Another storytelling rule I think people should remember is the law of diminishing returns. If you keep on ramping up the stakes higher and higher and higher, after a point it gets to where the audience can’t really care anymore.
I think this is also connected to what I have no idea whether there's a word for it but you know how in The Lord of the Rings (the books) there are all those moments when no action happens and they're basically resting somewhere nice, the hobbits are enjoying some food and banter, or the narration stops to admire the scenery? Yeah, those are there for contrast, to make the action count, and remind you why you should care for the characters and their fighting and questing to save the world. You don't get the saving-the-world high stakes of that story just from bigger and bigger battles.

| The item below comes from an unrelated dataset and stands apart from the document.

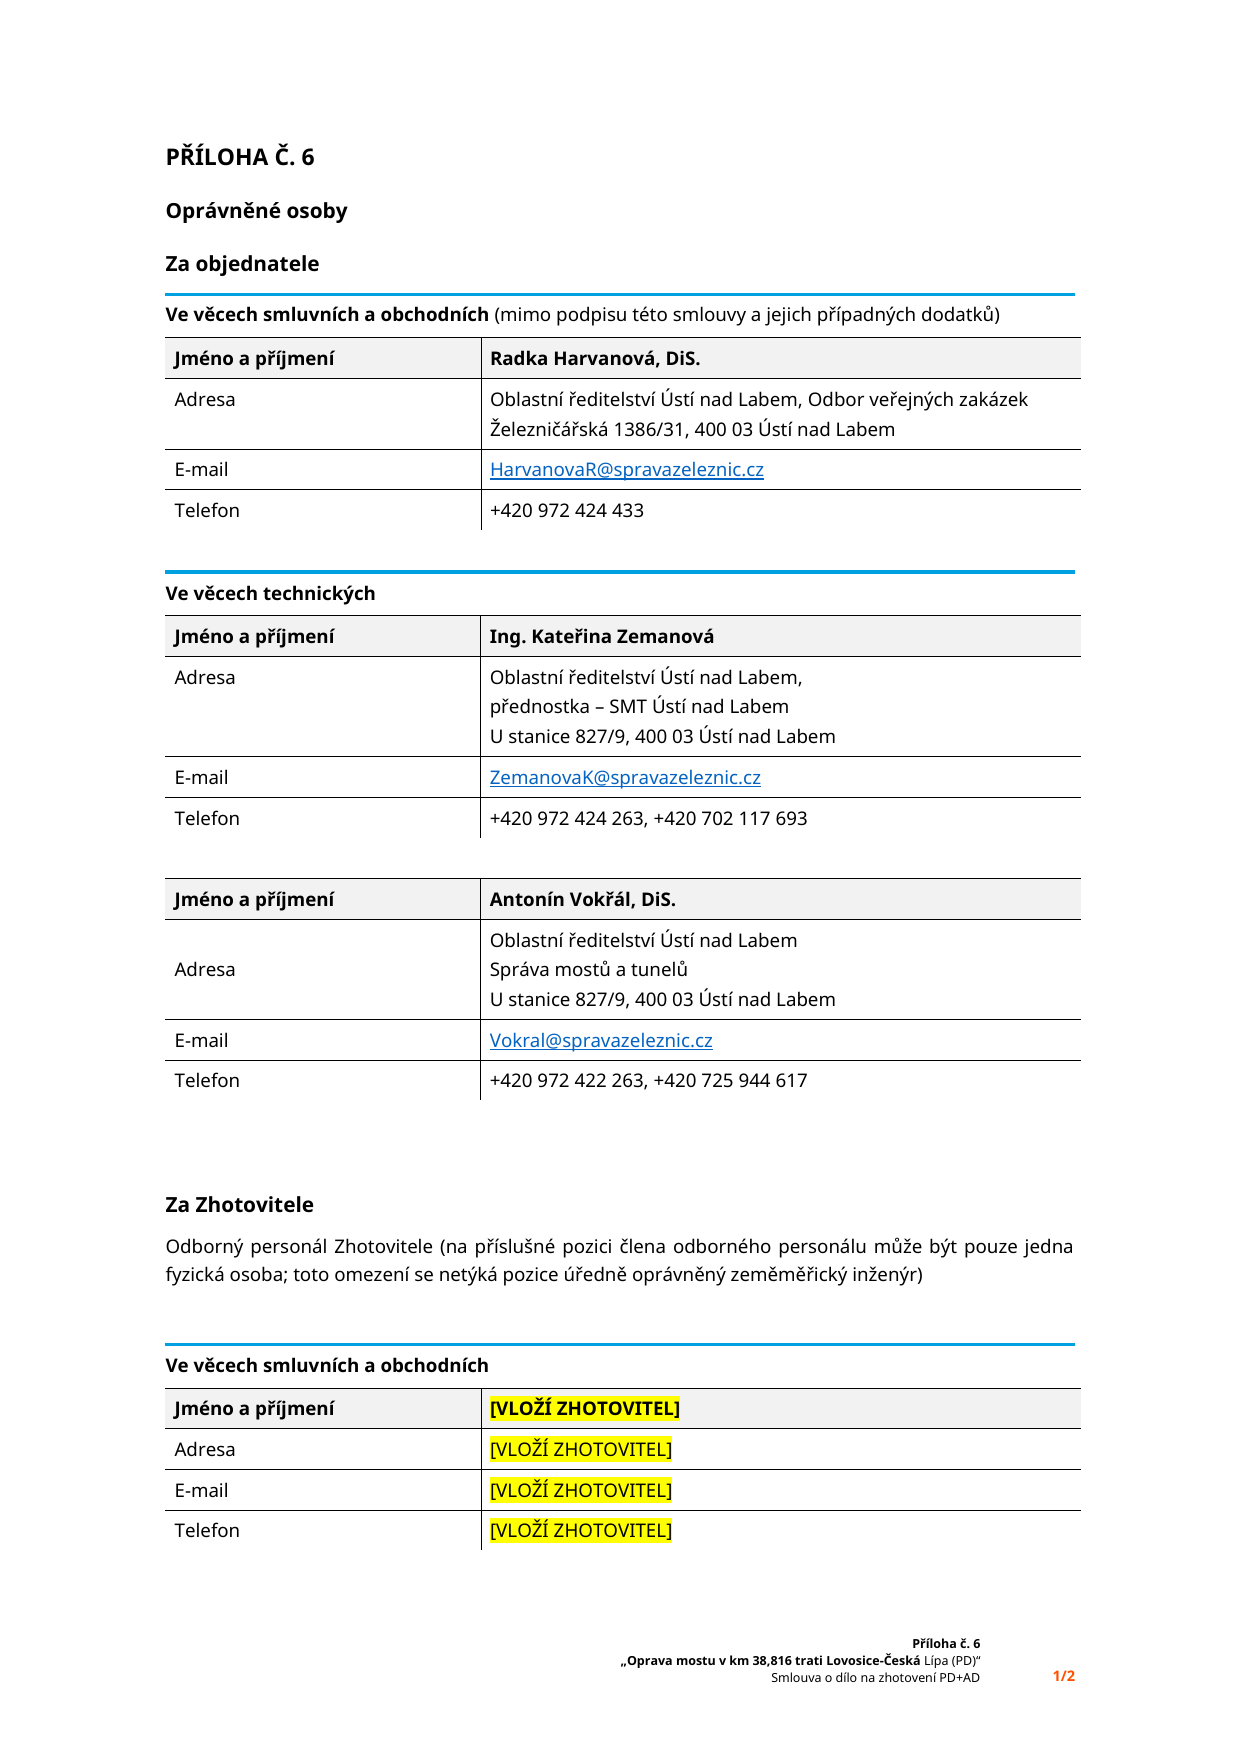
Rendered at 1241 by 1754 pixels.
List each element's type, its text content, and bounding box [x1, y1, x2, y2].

This seems related to the previous point:
I told Miyazaki I love the "gratuitous motion" in his films; instead of every movement being dictated by the story, sometimes people will just sit for a moment, or they will sigh, or look in a running stream, or do something extra, not to advance the story but only to give the sense of time and place and who they are. "We have a word for that in Japanese," he said, "It's called ma. Emptiness. It's there intentionally." Is that like the "pillow words" that separate phrases in Japanese poetry? "I don't think it's like the "pillow word." He clapped his hands three or four times. "The time in between my clapping is ma. If you just have non-stop action with no breathing space at all, it's just busyness, but if you take a moment, then the tension building in the film can grow into a wider dimension. If you just have constant tension at 80 degrees all the time you just get numb.”